Asia: The Soviets Stir Up the Pacific
ASIA Flexing their new muscles provokes alarm and resolve
The relentless Soviet military buildup of the past two decades has been a worldwide phenomenon. But in the past year or so, in addition to digging in deeper in Afghanistan, the U.S.S.R. seems to have been concentrating on its eastern flank: it has steadily reinforced what were already formidable land, air and sea forces along the rim of the Pacific. A shift in the area's balance of power would be bad news for the West. The U.S. has some important old friends in East Asia, notably Japan, as well as a big if problematic new one, the People's Republic of China. East Asia also contains two perennial trouble spots that could be flash points of superpower confrontationthe Korean peninsula and Indochina. TIME Diplomatic Correspondent Strobe Talbott, who has returned from an extensive East Asian tour, reports:
For more than 30 years, U.S. diplomats, generals and admirals have often been frustrated in their attempts to get America's friends and allies in East Asia to overcome their many differences and join forces in resisting Soviet advancements in the region. The prospects for such cooperation have recently improved, not necessarily because the U.S. is suddenly more persuasive, but because the Soviet Union has been building up its military forces so vigorously and, in the view of many East Asians, provocatively.

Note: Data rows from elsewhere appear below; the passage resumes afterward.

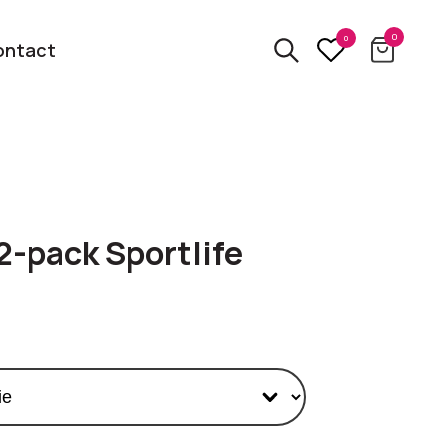
0
0
ontact
3D
relatiegeschenken
kbare
-pack Sportlife
Van usb tot powerbank
Eco
ten
relatiegeschenken
 logo
Zero waste &
evenement!
duurzame cadeaus
bekijk alle categorieën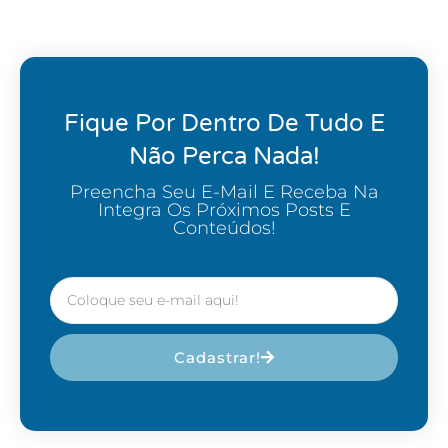
Fique Por Dentro De Tudo E
Não Perca Nada!
Preencha Seu E-Mail E Receba Na
Integra Os Próximos Posts E
Conteúdos!
Cadastrar!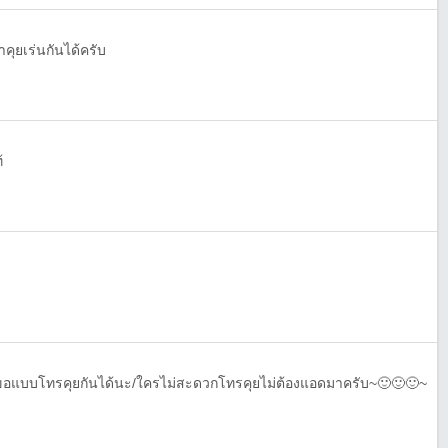
าคุยเร่นกันได้ครับ
้
อแบบโทรคุยกันได้นะ/ใครไม่สะดวกโทรคุยไม่ต้องแอดมาครับ~🙂🙂🙂~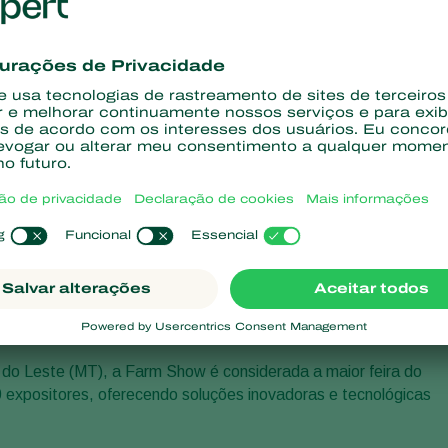
 do Leste (MT), a Farm Show é considerada a maior feira do
expositores, oferecendo soluções inovadoras e tecnológicas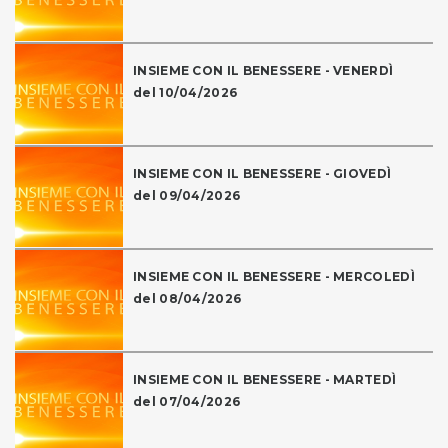
INSIEME CON IL BENESSERE - VENERDÌ
del 10/04/2026
INSIEME CON IL BENESSERE - GIOVEDÌ
del 09/04/2026
INSIEME CON IL BENESSERE - MERCOLEDÌ
del 08/04/2026
INSIEME CON IL BENESSERE - MARTEDÌ
del 07/04/2026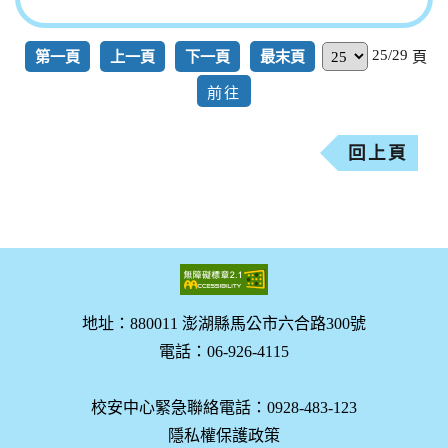
25/29
第一頁
上一頁
下一頁
最末頁
頁
回上頁
地址：880011 澎湖縣馬公市六合路300號
電話：06-926-4115
校安中心緊急聯絡電話：0928-483-123
隱私權保護政策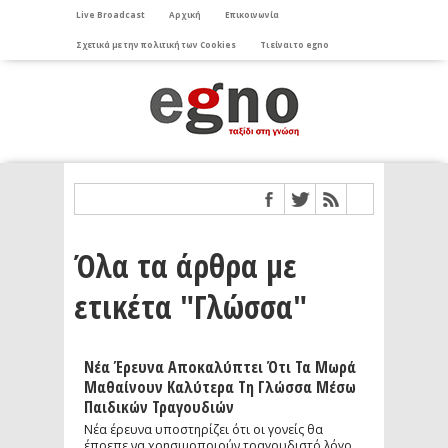
Live Broadcast
Αρχική
Επικοινωνία
Σχετικά με την πολιτική των Cookies
Τι είναι το egno
Όλα τα άρθρα με
ετικέτα "Γλώσσα"
Νέα Έρευνα Αποκαλύπτει Ότι Τα Μωρά
Μαθαίνουν Καλύτερα Τη Γλώσσα Μέσω
Παιδικών Τραγουδιών
Νέα έρευνα υποστηρίζει ότι οι γονείς θα
έπρεπε να χρησιμοποιούν τραγουδιστό λόγο,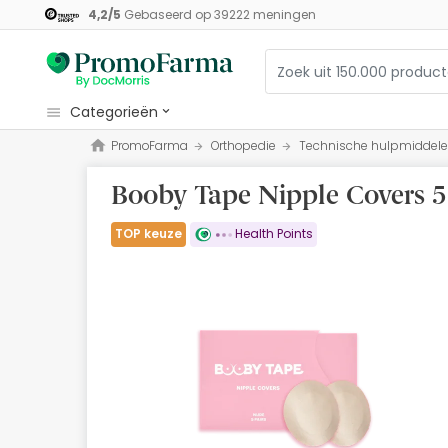
4,2
/
5
Gebaseerd op
39222
meningen
categorieën
PromoFarma
Orthopedie
Technische hulpmiddel
Cosmetica
Booby Tape Nipple Covers 5
Gezondheid
Hygiëne
TOP keuze
Health Points
Diëtetiek
Babys en Moeders
Optiek
Orthopedie
Herbalist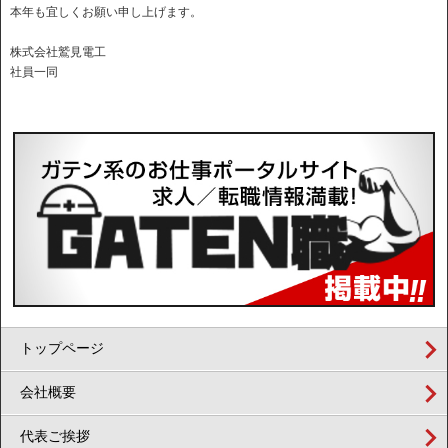
本年も宜しくお願い申し上げます。
株式会社鷲見電工
社員一同
トップページ
会社概要
代表ご挨拶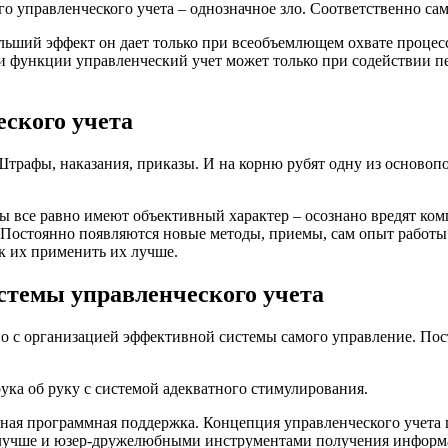
управленческого учета – однозначное зло. Соответственно сам 
льший эффект он дает только при всеобъемлющем охвате процес
ои функции управленческий учет может только при содействии пе
еского учета
Штрафы, наказания, приказы. И на корню рубят одну из осново
ды все равно имеют объективный характер – осознано вредят ко
Постоянно появляются новые методы, приемы, сам опыт работы 
ак их применить их лучше.
темы управленческого учета
о с организацией эффективной системы самого управление. Пос
ука об руку с системой адекватного стимулирования.
бная программная поддержка. Концепция управленческого учета 
 лучше и юзер-дружелюбными инструментами получения информац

Japan is feeling particularly exposed to Soviet military power. In the past two years, the Soviet Union has garrisoned about 10,000 ground troops on four islands north of Japan. The Soviet Union seized the islands at the close of World War II, but Japan still claims them. This newly strengthened Soviet outpost includes Mi-24 assault helicopters, among the most sophisticated antitank gunships in the world and therefore an obvious threat to the Japanese armored units stationed just across the Nemuro Strait on the northernmost Japanese island of Hokkaido.
In the past six months, the U.S.S.R. has also significantly beefed up the firepower it has aimed at Japan from the Soviet mainland. The Kremlin has replaced its MiG-21s with the more advanced MiG-23 combat fighters and has moved a battery of SS-20 mobile missiles with multiple warheads, plus at least ten supersonic Backfire bombers armed with antiship missiles, from Europe to bases near Vladivostok, directly across the Sea of Japan from Hokkaido.
One Soviet motive for these threatening deployments is to give military weight to Moscow's territorial claim over the disputed islands. The Kremlin may have made its point, but it has also aroused Japanese ire and permitted Japanese generals and hawkish politicians to talk more openly about increased defense spending. Japanese public opinion still fears the shadow of the country's militaristic past, and the government is quite sensitive to the lingering resentment among East Asian countries that were occupied by Japan in World War II. But, as one Japanese official puts it, "advocacy of a more active defense policy was virtually taboo a year or two ago. Now it is merely controversial. We have the Russians to thank for the change."